» What you are asked to do
Print the lines of the data, starting with the first, up to and including the line where "הפרוכת, באופן שההקדשה מופיעה בגובה של חזה" appears.
Start of Data extract
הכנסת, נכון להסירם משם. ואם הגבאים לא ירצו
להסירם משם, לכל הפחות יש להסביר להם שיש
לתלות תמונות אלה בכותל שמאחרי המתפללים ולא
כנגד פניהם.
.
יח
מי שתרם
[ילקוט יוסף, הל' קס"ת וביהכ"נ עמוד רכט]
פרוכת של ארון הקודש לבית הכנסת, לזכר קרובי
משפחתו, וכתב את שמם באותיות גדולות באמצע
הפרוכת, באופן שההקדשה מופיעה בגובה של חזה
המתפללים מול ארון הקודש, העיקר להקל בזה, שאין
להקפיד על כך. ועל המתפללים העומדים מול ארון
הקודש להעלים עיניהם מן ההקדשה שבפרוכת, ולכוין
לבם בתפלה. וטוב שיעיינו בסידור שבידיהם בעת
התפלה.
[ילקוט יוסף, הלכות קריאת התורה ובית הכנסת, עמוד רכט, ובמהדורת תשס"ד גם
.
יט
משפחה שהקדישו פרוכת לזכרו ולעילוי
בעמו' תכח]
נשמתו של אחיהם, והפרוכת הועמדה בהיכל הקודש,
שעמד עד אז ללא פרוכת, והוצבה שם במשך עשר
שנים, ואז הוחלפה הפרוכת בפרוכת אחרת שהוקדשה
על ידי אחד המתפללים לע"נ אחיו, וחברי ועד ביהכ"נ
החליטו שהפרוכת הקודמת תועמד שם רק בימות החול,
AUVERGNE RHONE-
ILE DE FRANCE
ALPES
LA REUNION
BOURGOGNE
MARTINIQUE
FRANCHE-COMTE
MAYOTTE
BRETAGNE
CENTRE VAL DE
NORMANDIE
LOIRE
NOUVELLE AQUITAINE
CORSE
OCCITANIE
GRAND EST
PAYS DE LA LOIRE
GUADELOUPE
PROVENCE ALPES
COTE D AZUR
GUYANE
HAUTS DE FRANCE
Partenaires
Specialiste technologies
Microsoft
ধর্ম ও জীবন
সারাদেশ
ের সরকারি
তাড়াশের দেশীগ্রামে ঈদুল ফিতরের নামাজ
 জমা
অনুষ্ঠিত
End of Data extract
» Response below
הכנסת, נכון להסירם משם. ואם הגבאים לא ירצו
להסירם משם, לכל הפחות יש להסביר להם שיש
לתלות תמונות אלה בכותל שמאחרי המתפללים ולא
כנגד פניהם.
.
יח
מי שתרם
[ילקוט יוסף, הל' קס"ת וביהכ"נ עמוד רכט]
פרוכת של ארון הקודש לבית הכנסת, לזכר קרובי
משפחתו, וכתב את שמם באותיות גדולות באמצע
הפרוכת, באופן שההקדשה מופיעה בגובה של חזה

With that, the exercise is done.